▶ _Your instructions_: Each line from the one containing "- Debounced validation (300ms default)" to the end of the records should be copied exactly, and no other line.

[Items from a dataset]
-- Opening Marker --

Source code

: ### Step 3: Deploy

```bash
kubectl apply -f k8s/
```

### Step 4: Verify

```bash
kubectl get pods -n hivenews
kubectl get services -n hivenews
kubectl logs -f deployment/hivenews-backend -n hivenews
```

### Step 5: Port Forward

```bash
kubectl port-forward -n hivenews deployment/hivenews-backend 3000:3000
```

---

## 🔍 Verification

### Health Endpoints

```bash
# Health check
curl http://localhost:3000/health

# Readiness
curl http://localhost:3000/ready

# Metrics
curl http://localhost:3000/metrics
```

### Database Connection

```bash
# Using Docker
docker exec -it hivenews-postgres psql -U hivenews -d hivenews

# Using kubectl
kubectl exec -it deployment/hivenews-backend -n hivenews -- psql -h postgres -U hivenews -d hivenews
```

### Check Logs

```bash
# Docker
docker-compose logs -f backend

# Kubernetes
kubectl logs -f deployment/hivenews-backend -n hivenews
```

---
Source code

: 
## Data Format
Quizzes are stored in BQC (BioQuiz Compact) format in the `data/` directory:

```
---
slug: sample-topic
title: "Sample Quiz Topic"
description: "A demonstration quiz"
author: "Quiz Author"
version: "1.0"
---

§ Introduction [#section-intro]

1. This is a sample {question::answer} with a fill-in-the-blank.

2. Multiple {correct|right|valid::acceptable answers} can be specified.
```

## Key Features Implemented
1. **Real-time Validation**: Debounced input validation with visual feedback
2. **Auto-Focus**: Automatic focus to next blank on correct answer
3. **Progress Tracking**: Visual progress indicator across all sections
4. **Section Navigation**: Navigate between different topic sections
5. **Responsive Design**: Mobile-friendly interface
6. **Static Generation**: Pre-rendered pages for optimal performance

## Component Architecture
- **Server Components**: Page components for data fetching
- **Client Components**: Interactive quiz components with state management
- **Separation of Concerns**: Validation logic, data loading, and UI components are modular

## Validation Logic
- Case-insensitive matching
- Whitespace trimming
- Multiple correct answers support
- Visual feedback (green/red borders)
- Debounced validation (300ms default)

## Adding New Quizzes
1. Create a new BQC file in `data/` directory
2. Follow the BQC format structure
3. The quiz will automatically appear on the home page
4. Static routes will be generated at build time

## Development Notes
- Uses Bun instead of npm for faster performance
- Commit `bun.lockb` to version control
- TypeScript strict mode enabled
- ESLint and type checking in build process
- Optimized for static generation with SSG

-- Closing Marker --

▶ _Solution to this task_:
- Debounced validation (300ms default)

## Adding New Quizzes
1. Create a new BQC file in `data/` directory
2. Follow the BQC format structure
3. The quiz will automatically appear on the home page
4. Static routes will be generated at build time

## Development Notes
- Uses Bun instead of npm for faster performance
- Commit `bun.lockb` to version control
- TypeScript strict mode enabled
- ESLint and type checking in build process
- Optimized for static generation with SSG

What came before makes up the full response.